__ABOUT THIS EXERCISE__: From the line with "индивидуальный номер изменит настройки" to the line with "культуру и даже скорость принятия решений.", output every line below exactly, both ends included. Skip the pictures.

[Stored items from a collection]
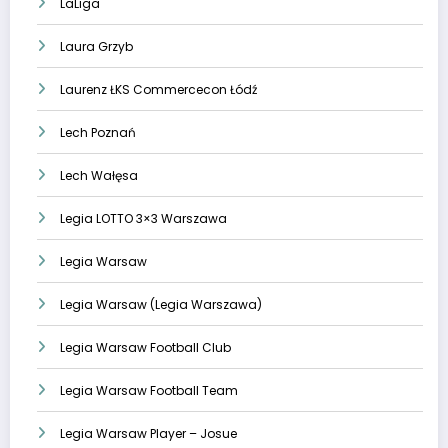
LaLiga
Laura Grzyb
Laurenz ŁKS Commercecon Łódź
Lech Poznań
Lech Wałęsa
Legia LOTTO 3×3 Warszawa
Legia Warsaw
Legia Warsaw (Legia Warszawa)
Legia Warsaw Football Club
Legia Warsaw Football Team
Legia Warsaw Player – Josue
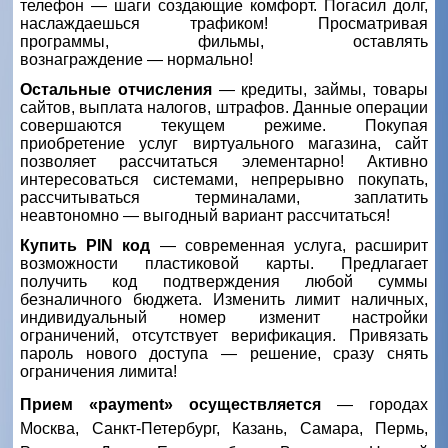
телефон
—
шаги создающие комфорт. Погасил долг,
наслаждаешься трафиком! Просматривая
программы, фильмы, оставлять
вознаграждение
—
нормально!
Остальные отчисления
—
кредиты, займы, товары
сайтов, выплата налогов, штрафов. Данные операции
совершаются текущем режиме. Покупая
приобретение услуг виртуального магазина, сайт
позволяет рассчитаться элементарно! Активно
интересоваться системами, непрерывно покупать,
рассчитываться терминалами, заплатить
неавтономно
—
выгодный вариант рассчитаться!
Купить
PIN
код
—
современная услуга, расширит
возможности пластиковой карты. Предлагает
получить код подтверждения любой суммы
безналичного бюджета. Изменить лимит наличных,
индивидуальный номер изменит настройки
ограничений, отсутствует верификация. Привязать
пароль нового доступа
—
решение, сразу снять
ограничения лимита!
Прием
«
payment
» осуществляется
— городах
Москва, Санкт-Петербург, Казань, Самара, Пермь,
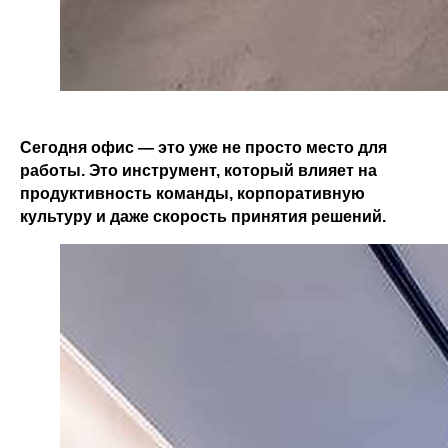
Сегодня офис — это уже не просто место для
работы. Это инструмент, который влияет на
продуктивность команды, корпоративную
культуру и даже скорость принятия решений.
---
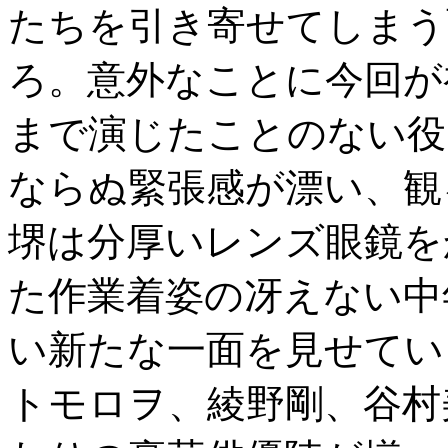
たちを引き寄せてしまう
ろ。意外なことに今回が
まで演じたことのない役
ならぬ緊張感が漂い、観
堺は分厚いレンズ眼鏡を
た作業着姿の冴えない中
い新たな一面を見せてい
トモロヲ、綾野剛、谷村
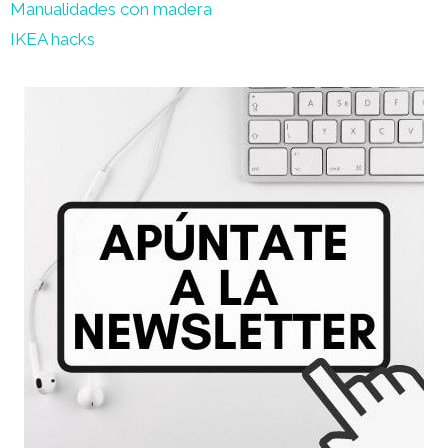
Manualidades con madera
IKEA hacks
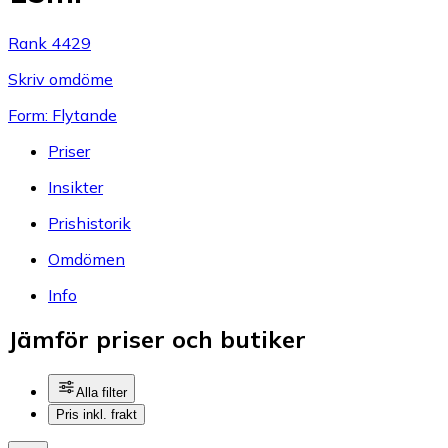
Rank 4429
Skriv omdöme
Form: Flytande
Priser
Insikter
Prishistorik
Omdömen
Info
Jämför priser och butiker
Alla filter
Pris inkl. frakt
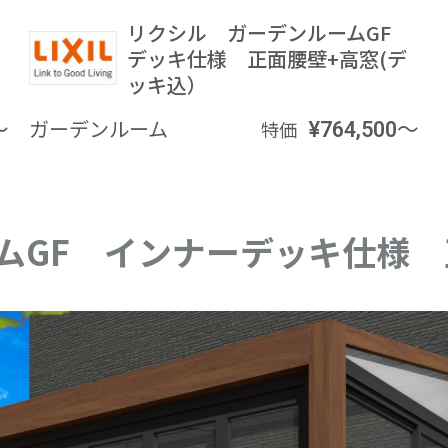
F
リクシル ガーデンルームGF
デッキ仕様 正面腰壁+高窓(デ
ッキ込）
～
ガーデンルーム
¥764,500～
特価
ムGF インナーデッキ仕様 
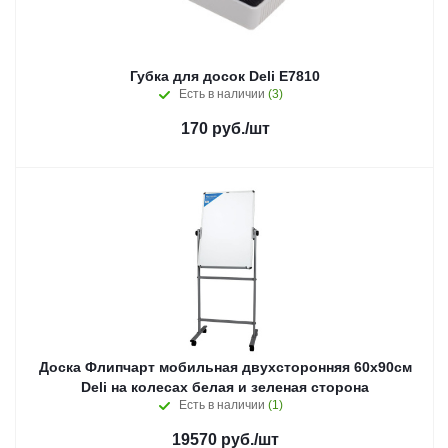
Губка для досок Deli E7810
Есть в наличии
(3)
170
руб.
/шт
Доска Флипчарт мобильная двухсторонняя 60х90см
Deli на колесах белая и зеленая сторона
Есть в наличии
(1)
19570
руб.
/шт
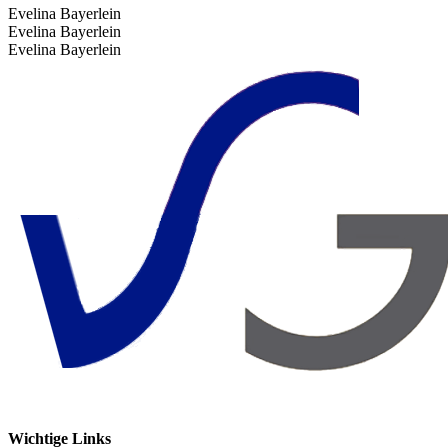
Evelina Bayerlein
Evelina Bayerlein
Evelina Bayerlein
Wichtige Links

__SOLUTION__:
индивидуальный номер изменит настройки
ограничений, отсутствует верификация. Привязать
пароль нового доступа
—
решение, сразу снять
ограничения лимита!
Прием
«
payment
» осуществляется
— городах
Москва, Санкт-Петербург, Казань, Самара, Пермь,
Сегодня офис — это уже не просто место для
работы. Это инструмент, который влияет на
продуктивность команды, корпоративную
культуру и даже скорость принятия решений.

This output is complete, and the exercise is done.